#### O QUE FAZER
Reproduza integralmente a redação sobre violência infantil, sem alterar nenhum caractere.

Violência infantil: como garantir os direitos da criança e do adolescente?

Enviada em 27/08/2020

Segundo Nelson Mandela, vencedor do prêmio nobel da paz, “ a educação é a arma mais poderosa que você pode usar para mudar o mundo”. Hodiernamente, casos de violência aos direitos das crianças e adolescentes crescem de forma exagerada, reprimindo e retardando o desenvolvimento psicológico, intelectual e educacional dos jovens. Nesse contexto é notório que faz-se necessário uma ação governamental para erradicar todas as formas de violência ao direito da criança e do adolescente.

Em primeiro plano, nota-se que esses abusos tendem a aumentar, onde dados da SDH (Secretaria de Direitos Humanos), informa que cerca de 70% dos casos de violência contra crianças e adolescentes no Brasil acontece em residências, seja da vítima ou do agressor. Nessa perspectiva, o contexto de quarentena agrava a situação, fazendo com que as vítimas tenham um maior contato com os agressores e vice versa. Com esse potencial de aumento o desafio da erradicação da violência aos direitos dos jovens torna-se ainda maior.

#### REGISTROS EXTRAÍDOS
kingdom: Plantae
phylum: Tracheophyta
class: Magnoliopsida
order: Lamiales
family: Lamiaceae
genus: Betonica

==

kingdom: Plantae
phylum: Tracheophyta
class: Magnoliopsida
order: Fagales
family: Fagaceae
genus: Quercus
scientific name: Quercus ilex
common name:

---

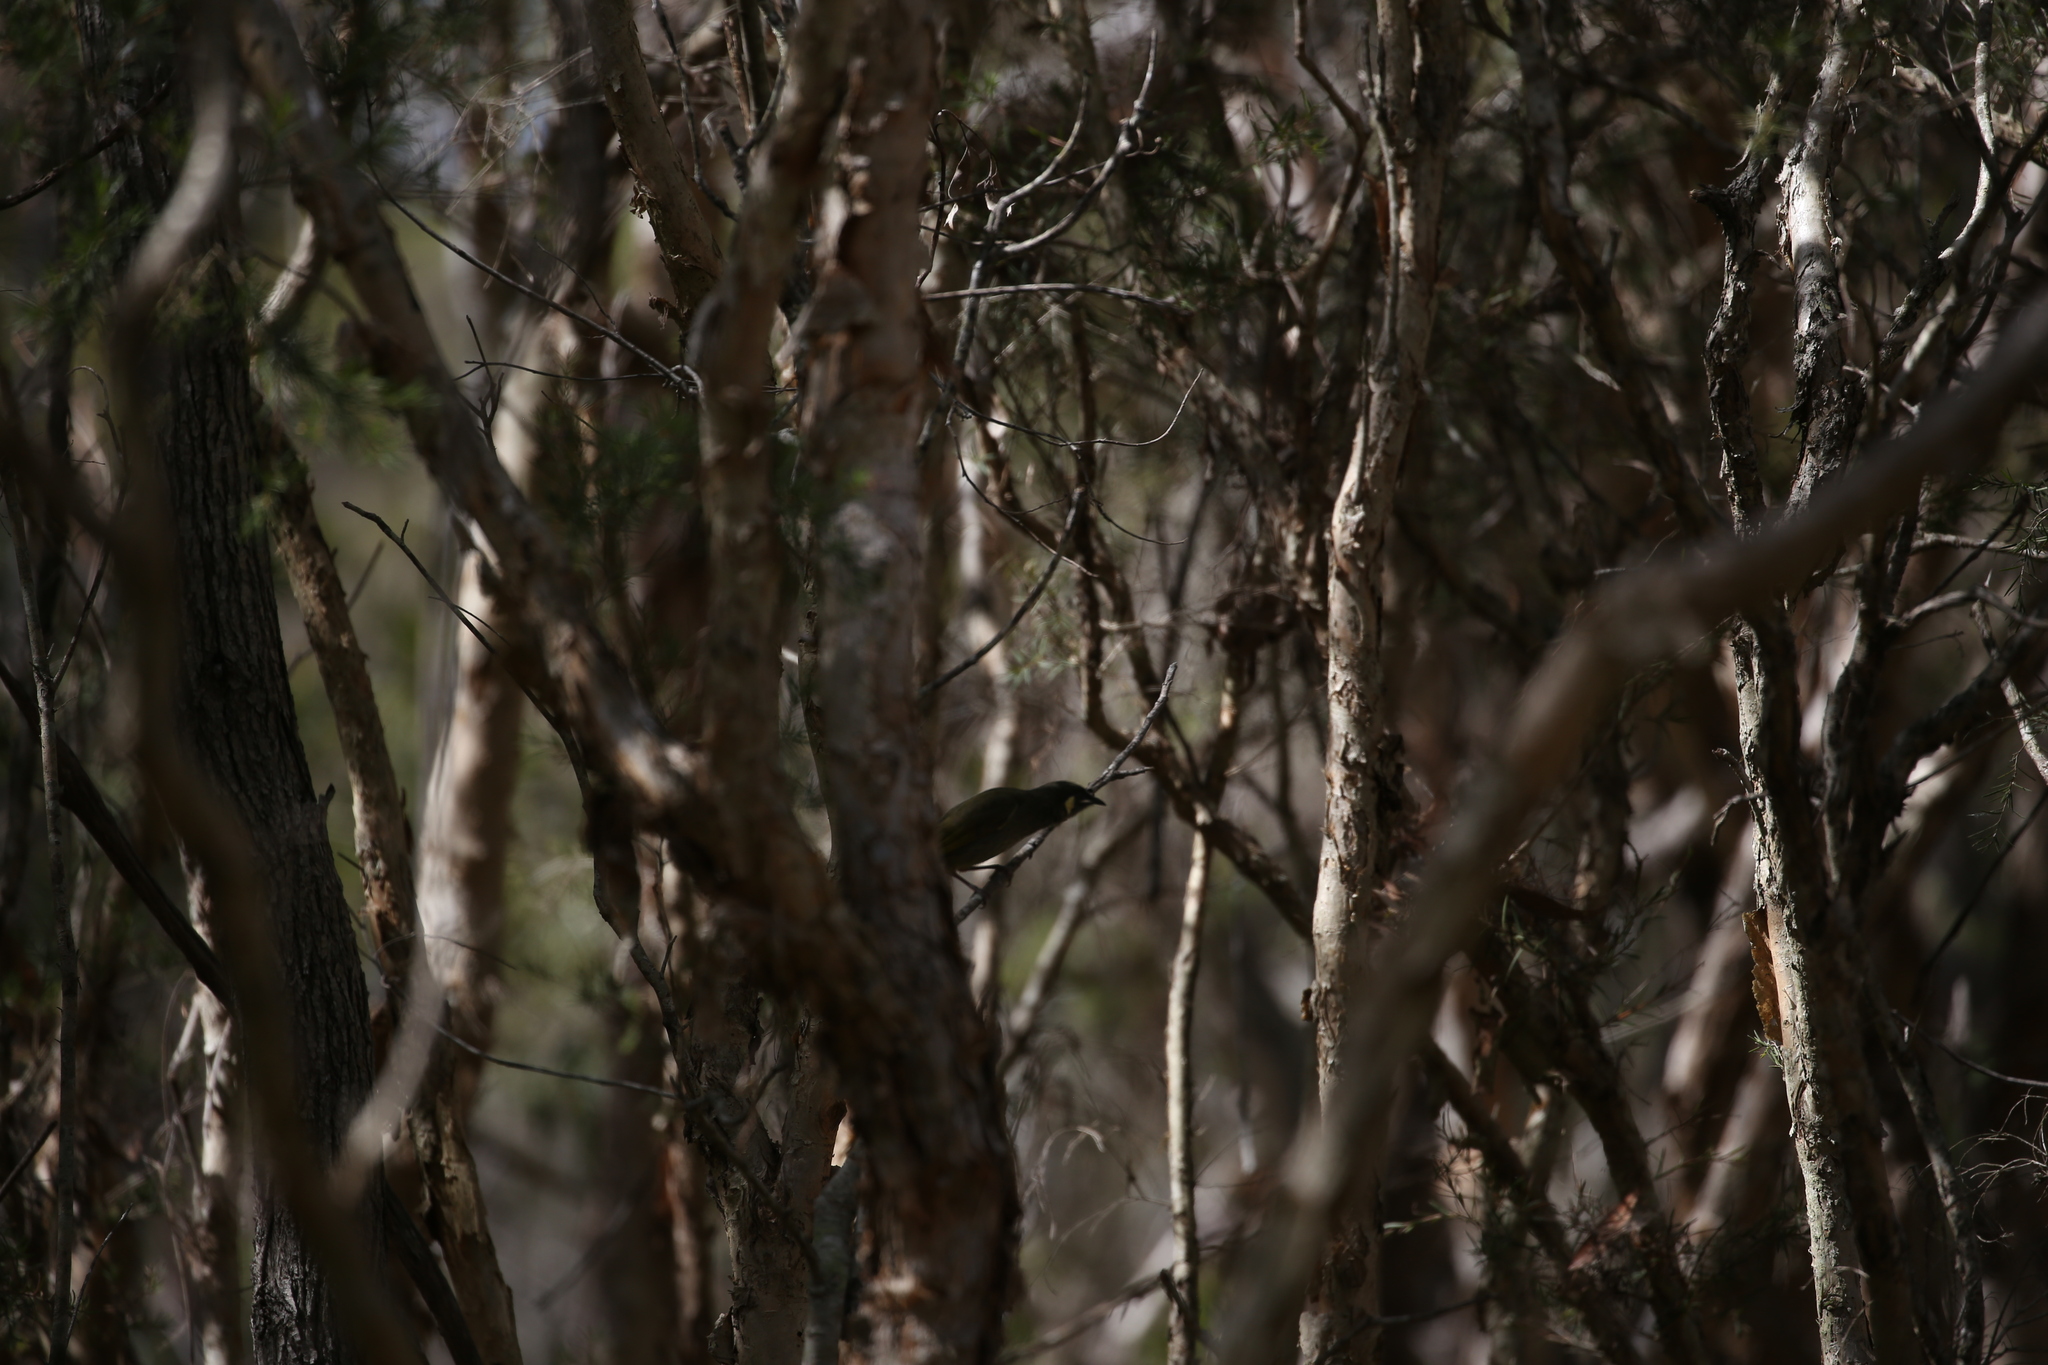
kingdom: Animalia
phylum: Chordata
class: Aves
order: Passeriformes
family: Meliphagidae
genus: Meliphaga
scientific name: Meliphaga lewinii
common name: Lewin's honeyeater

#### RESPOSTA
Violência infantil: como garantir os direitos da criança e do adolescente?

Enviada em 27/08/2020

Segundo Nelson Mandela, vencedor do prêmio nobel da paz, “ a educação é a arma mais poderosa que você pode usar para mudar o mundo”. Hodiernamente, casos de violência aos direitos das crianças e adolescentes crescem de forma exagerada, reprimindo e retardando o desenvolvimento psicológico, intelectual e educacional dos jovens. Nesse contexto é notório que faz-se necessário uma ação governamental para erradicar todas as formas de violência ao direito da criança e do adolescente.

Em primeiro plano, nota-se que esses abusos tendem a aumentar, onde dados da SDH (Secretaria de Direitos Humanos), informa que cerca de 70% dos casos de violência contra crianças e adolescentes no Brasil acontece em residências, seja da vítima ou do agressor. Nessa perspectiva, o contexto de quarentena agrava a situação, fazendo com que as vítimas tenham um maior contato com os agressores e vice versa. Com esse potencial de aumento o desafio da erradicação da violência aos direitos dos jovens torna-se ainda maior.